What the task asks: Filter the lines below, copying only those with the string "ainsi".

Available data:

"""

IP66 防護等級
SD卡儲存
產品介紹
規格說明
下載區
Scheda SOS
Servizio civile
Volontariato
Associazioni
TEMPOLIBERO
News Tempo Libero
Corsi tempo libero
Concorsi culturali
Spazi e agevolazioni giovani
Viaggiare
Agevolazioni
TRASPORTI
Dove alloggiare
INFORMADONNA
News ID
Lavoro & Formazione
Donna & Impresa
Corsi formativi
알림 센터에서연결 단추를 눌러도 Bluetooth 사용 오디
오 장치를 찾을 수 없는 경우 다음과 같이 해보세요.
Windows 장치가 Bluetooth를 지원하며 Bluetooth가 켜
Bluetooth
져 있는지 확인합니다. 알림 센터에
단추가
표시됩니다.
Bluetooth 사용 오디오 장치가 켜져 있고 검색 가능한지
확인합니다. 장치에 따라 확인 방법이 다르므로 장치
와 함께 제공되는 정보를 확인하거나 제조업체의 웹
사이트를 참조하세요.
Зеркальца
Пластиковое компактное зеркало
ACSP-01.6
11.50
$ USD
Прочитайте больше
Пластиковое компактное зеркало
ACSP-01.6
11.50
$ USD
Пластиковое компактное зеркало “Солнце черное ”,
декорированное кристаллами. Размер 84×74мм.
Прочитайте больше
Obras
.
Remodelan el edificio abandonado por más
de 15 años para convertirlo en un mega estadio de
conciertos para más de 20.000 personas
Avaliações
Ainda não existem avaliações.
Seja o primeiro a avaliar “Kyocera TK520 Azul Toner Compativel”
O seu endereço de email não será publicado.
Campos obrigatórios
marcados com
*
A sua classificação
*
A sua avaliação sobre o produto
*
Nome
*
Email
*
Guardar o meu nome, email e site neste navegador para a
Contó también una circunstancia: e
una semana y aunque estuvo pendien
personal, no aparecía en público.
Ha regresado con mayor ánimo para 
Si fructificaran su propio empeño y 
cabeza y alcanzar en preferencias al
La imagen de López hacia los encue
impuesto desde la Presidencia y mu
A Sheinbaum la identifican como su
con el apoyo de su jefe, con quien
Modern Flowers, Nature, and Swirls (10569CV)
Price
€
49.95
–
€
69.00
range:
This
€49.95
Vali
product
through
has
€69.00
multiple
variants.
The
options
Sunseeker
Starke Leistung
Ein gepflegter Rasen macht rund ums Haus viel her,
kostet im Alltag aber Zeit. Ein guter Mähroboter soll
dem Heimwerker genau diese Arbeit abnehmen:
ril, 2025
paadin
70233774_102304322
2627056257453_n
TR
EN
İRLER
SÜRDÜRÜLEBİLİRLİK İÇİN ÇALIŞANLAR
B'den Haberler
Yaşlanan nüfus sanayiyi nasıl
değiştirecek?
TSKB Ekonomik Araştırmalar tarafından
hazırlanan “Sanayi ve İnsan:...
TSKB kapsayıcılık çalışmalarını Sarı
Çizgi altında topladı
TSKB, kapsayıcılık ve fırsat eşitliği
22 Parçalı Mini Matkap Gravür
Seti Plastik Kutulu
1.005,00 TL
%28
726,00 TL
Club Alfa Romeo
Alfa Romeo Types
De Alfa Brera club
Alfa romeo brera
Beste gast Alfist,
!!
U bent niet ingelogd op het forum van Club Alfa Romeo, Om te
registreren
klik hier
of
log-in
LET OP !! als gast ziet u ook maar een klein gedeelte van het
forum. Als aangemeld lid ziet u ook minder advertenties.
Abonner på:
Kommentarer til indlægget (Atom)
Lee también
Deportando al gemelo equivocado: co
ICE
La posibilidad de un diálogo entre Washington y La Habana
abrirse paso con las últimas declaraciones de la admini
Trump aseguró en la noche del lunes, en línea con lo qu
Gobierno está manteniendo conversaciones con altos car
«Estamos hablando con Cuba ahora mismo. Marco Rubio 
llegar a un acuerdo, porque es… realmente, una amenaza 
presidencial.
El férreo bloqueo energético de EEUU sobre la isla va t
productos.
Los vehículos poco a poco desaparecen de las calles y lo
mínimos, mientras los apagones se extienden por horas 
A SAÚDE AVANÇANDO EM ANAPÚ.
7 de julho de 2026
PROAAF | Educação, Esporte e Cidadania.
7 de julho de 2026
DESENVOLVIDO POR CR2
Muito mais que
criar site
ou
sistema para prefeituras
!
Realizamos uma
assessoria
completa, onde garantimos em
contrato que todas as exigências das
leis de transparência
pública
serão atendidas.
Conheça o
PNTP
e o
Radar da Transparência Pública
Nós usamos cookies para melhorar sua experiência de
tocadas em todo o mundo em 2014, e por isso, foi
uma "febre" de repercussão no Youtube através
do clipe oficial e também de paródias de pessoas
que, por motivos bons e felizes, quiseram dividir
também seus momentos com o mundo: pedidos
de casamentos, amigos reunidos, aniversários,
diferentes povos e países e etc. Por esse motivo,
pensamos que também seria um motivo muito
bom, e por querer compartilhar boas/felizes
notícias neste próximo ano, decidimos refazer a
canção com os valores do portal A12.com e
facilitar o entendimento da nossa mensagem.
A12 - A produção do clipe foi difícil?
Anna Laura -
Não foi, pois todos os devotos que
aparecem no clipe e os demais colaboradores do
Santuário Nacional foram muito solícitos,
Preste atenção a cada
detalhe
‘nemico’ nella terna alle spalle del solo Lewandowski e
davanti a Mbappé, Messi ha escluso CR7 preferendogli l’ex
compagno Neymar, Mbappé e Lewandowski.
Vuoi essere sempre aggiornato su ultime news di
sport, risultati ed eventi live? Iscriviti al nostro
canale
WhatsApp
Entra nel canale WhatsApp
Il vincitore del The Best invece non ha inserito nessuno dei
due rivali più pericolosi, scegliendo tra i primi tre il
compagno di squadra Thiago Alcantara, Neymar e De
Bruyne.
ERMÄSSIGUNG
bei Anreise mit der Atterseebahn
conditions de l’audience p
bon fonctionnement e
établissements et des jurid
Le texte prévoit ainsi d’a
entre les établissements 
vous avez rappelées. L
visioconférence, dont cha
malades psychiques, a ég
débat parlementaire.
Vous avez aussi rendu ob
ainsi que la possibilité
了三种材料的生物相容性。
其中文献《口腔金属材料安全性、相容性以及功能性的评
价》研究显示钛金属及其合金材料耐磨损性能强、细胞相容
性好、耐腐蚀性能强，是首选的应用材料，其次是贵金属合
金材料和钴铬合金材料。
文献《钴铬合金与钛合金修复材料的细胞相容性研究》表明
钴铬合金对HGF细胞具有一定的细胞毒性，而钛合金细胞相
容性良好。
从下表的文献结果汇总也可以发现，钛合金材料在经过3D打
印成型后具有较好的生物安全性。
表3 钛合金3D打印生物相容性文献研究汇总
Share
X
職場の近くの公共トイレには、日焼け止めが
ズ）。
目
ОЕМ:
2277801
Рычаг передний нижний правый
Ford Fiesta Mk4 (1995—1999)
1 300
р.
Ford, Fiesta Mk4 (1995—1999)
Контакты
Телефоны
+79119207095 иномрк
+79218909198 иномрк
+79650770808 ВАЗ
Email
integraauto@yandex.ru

"""

Solved problem:
Le texte prévoit ainsi d’a
ainsi que la possibilité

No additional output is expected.